Dataset entries
--- START ---
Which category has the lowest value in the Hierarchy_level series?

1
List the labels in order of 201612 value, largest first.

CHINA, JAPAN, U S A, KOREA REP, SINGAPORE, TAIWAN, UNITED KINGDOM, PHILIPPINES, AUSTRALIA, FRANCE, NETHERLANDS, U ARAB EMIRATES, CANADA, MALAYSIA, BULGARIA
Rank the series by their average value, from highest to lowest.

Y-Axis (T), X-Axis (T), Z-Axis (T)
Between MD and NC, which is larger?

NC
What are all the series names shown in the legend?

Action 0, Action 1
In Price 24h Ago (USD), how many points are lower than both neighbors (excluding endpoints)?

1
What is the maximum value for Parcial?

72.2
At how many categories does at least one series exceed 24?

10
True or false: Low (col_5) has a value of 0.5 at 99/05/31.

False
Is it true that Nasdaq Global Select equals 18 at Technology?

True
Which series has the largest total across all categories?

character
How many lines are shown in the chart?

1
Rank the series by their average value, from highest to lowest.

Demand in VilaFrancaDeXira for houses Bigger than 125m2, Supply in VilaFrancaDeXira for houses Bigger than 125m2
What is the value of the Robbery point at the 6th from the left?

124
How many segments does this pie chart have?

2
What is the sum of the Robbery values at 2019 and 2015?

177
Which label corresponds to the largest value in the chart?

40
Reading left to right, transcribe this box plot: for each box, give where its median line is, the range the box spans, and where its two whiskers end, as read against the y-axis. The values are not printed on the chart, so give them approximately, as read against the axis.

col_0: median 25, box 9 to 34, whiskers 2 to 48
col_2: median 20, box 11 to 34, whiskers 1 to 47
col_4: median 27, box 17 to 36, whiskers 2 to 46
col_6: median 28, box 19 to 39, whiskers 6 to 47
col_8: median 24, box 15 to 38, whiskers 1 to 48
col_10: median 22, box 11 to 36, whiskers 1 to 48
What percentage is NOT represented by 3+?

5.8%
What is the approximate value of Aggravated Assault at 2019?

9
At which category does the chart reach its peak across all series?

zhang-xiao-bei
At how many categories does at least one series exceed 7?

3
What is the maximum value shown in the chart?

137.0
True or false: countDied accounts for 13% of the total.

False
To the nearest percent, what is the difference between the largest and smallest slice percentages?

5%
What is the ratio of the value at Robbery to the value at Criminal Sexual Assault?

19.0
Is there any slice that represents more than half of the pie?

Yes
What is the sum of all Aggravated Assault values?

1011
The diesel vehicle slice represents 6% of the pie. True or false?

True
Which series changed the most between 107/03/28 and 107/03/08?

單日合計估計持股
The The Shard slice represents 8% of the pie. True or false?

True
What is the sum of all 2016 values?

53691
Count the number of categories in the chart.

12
--- END ---
> **WHAT YOU SHOULD DO**:
Transcribe the records word for word, from the first line through the line containing "True or false: Low", with both ends included.

> **ANSWER TO THIS PROBLEM**:
Which category has the lowest value in the Hierarchy_level series?

1
List the labels in order of 201612 value, largest first.

CHINA, JAPAN, U S A, KOREA REP, SINGAPORE, TAIWAN, UNITED KINGDOM, PHILIPPINES, AUSTRALIA, FRANCE, NETHERLANDS, U ARAB EMIRATES, CANADA, MALAYSIA, BULGARIA
Rank the series by their average value, from highest to lowest.

Y-Axis (T), X-Axis (T), Z-Axis (T)
Between MD and NC, which is larger?

NC
What are all the series names shown in the legend?

Action 0, Action 1
In Price 24h Ago (USD), how many points are lower than both neighbors (excluding endpoints)?

1
What is the maximum value for Parcial?

72.2
At how many categories does at least one series exceed 24?

10
True or false: Low (col_5) has a value of 0.5 at 99/05/31.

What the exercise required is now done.